Now, four months later, comes news (also here, here, and here) that Microsoft Edge, the basket into which MS put all of its browser eggs, is now slated for "endangered species" status. These articles claim that MS is moving to a Chromium-based browser for Windows 10. Chromium is the open source HTML/JavaScript (comprising Blink and V8) engine that powers Google Chrome (and provides the underlying JavaScript engine for Node.js and Electron, the fat client harness for Node.js).
It’s not yet known if this news portends a complete browser refresh for Windows 10 or whether the Edge brand persists with Chromium powering it.
Many developers on Twitter have expressed disappointment with this rumored announcement, saying that this move simply paves the way for Google to fully have its say, without competition, for solely decreeing Web standards far into the future. That horse seems to already be out of the barn to me. Given that IE still has about three times the marketing penetration of Edge’s paltry 4% (after three years!), it’s hard to believe that any MS browser would ever hold competitive or standard-defining sway over Chrome.
Browser market share, according to netmarketshare.com, through November 2018 (surveys vary, but most are within a few points of this one):
Browser | Marketshare |
---|---|
Chrome | 64% |
IE | 11% |
FireFox | 10% |
Edge | 4% |
Safari | 4% |
While motivations aren’t known this potential decision, it’s not hard to understand that Microsoft is essentially giving up on Edge because a) it had three years to gain traction and couldn’t and b) it make sense to redirect the Edge team, or at least part of it, to revenue-generating initiatives such as Azure or AI.

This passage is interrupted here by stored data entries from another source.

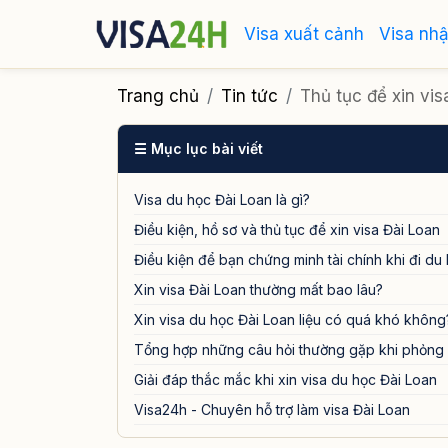
Visa xuất cảnh
Visa nh
Trang chủ
Tin tức
Thủ tục để xin vi
☰ Mục lục bài viết
Visa du học Đài Loan là gì?
Điều kiện, hồ sơ và thủ tục để xin visa Đài Loan
Điều kiện để bạn chứng minh tài chính khi đi du
Xin visa Đài Loan thường mất bao lâu?
Xin visa du học Đài Loan liệu có quá khó không
Tổng hợp những câu hỏi thường gặp khi phỏng 
Giải đáp thắc mắc khi xin visa du học Đài Loan
Visa24h - Chuyên hỗ trợ làm visa Đài Loan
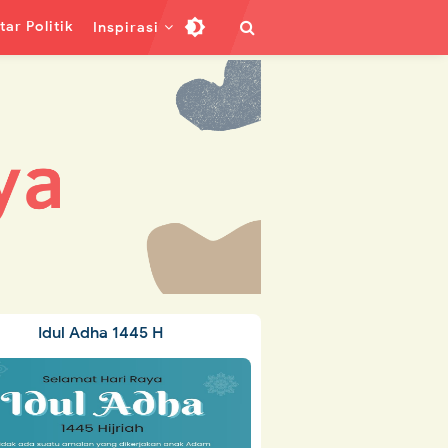
ar Politik
Inspirasi
Idul Adha 1445 H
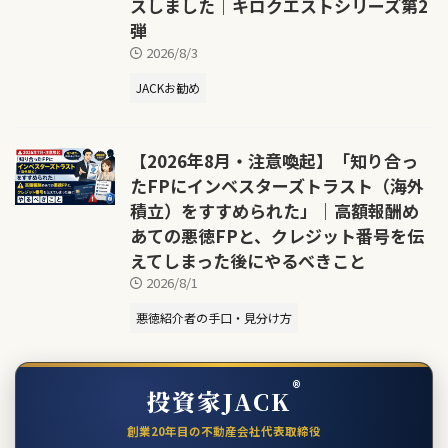
スしました｜キロクエストシリーズ第2
弾
2026/8/3
JACKお勧め
【2026年8月・注意喚起】「知り合っ
たFPにインベスターズトラスト（海外
積立）をすすめられた」｜高額報酬め
あての悪徳FPと、クレジット番号を伝
えてしまった後にやるべきこと
2026/8/1
悪徳紹介者の手口・見分け方
®
投資家JACK
創業20年目の不動産会社代表取締役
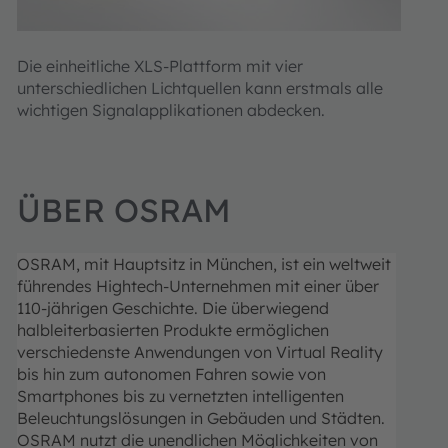
Die einheitliche XLS-Plattform mit vier
unterschiedlichen Lichtquellen kann erstmals alle
wichtigen Signalapplikationen abdecken.
ÜBER OSRAM
OSRAM, mit Hauptsitz in München, ist ein weltweit
führendes Hightech-Unternehmen mit einer über
110-jährigen Geschichte. Die überwiegend
halbleiterbasierten Produkte ermöglichen
verschiedenste Anwendungen von Virtual Reality
bis hin zum autonomen Fahren sowie von
Smartphones bis zu vernetzten intelligenten
Beleuchtungslösungen in Gebäuden und Städten.
OSRAM nutzt die unendlichen Möglichkeiten von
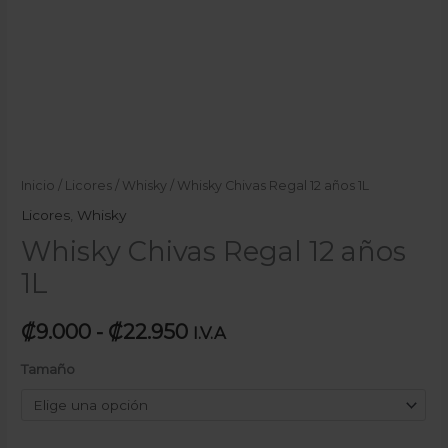
Inicio
/
Licores
/
Whisky
/ Whisky Chivas Regal 12 años 1L
Licores
,
Whisky
Whisky Chivas Regal 12 años
1L
₡
9.000
-
₡
22.950
I.V.A
Tamaño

What’s an IT manager to do!?
I pity the IT manager needing to define enterprise desktop standards for 2019. The good news is that Web standards today impose a much higher degree of browser-to-browser interoperability than ever before. When a modern browser is slow at adopting a new standard it is nearly always Edge that brings up the rear. If Google Chrome makes bad Web standards decisions in the future, at least we’ll all be victim to those bad decisions!
One other footnote: Why, oh why, is Firefox’s market share so low? I gave Firefox another look after its "Quantum" update and it quickly pushed Chrome off my desktop for every-day browsing use. Chrome’s developer tools still reign supreme for me, so I do keep it updated and available, but otherwise, Firefox’s latest builds are awesome and I trust it to protect my privacy more than I do Chrome. If any browser has a chance to keep Google honest, it’s Firefox. Beyond Firefox’s numerous other attributes, it’s my civic duty to use Firefox!
This just in!
The day after publishing this article, Microsoft officially announced that the Edge brand will persist and its rendering engine will be replaced with the Chromium engine. A preview build is promised for early 2019.